**WORK INSTRUCTION**
Pick out each line in the items below that contains the string "next", treating uppercase and lowercase as different, and copy those lines.

Stored dataset items
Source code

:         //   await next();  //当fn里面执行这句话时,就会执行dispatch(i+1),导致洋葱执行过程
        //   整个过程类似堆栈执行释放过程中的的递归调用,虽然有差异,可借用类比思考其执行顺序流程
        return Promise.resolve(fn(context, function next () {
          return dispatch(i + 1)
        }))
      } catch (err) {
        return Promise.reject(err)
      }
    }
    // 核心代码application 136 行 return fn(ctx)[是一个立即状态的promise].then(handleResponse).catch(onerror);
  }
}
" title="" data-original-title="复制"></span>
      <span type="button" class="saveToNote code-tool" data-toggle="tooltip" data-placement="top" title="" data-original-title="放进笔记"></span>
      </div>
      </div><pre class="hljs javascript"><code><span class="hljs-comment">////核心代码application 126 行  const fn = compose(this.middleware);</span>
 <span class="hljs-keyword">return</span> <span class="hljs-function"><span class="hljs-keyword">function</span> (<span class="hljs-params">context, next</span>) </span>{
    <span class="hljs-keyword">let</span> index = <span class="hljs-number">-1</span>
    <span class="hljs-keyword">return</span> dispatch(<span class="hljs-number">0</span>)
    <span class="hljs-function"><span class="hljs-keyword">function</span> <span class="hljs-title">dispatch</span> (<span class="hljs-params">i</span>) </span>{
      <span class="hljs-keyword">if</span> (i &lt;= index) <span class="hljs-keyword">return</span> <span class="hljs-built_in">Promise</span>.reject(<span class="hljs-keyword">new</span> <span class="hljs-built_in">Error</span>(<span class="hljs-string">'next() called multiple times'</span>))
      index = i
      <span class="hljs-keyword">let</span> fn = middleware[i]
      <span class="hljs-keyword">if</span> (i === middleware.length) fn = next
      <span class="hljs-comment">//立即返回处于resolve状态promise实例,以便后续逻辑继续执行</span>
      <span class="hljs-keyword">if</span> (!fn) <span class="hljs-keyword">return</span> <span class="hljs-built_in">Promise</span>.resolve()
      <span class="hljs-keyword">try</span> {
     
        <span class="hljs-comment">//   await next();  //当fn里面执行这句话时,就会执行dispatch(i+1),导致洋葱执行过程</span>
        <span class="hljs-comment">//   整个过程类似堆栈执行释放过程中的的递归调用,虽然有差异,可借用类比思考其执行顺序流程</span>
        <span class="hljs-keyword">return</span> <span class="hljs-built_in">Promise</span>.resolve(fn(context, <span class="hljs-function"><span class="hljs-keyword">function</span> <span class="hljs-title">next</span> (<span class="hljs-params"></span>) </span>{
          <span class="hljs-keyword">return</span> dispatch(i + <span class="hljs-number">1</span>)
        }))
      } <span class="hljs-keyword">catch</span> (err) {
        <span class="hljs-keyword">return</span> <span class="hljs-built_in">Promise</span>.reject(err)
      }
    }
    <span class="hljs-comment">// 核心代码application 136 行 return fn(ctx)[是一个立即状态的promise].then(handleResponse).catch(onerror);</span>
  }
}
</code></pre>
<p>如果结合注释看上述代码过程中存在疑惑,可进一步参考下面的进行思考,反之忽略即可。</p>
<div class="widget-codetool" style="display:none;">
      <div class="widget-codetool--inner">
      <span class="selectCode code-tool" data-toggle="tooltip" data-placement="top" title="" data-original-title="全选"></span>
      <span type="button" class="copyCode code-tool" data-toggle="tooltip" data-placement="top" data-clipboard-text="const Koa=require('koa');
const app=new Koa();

**THE COMPLETED TASK**
:         //   await next();  //当fn里面执行这句话时,就会执行dispatch(i+1),导致洋葱执行过程
        return Promise.resolve(fn(context, function next () {
 <span class="hljs-keyword">return</span> <span class="hljs-function"><span class="hljs-keyword">function</span> (<span class="hljs-params">context, next</span>) </span>{
      <span class="hljs-keyword">if</span> (i &lt;= index) <span class="hljs-keyword">return</span> <span class="hljs-built_in">Promise</span>.reject(<span class="hljs-keyword">new</span> <span class="hljs-built_in">Error</span>(<span class="hljs-string">'next() called multiple times'</span>))
      <span class="hljs-keyword">if</span> (i === middleware.length) fn = next
        <span class="hljs-comment">//   await next();  //当fn里面执行这句话时,就会执行dispatch(i+1),导致洋葱执行过程</span>
        <span class="hljs-keyword">return</span> <span class="hljs-built_in">Promise</span>.resolve(fn(context, <span class="hljs-function"><span class="hljs-keyword">function</span> <span class="hljs-title">next</span> (<span class="hljs-params"></span>) </span>{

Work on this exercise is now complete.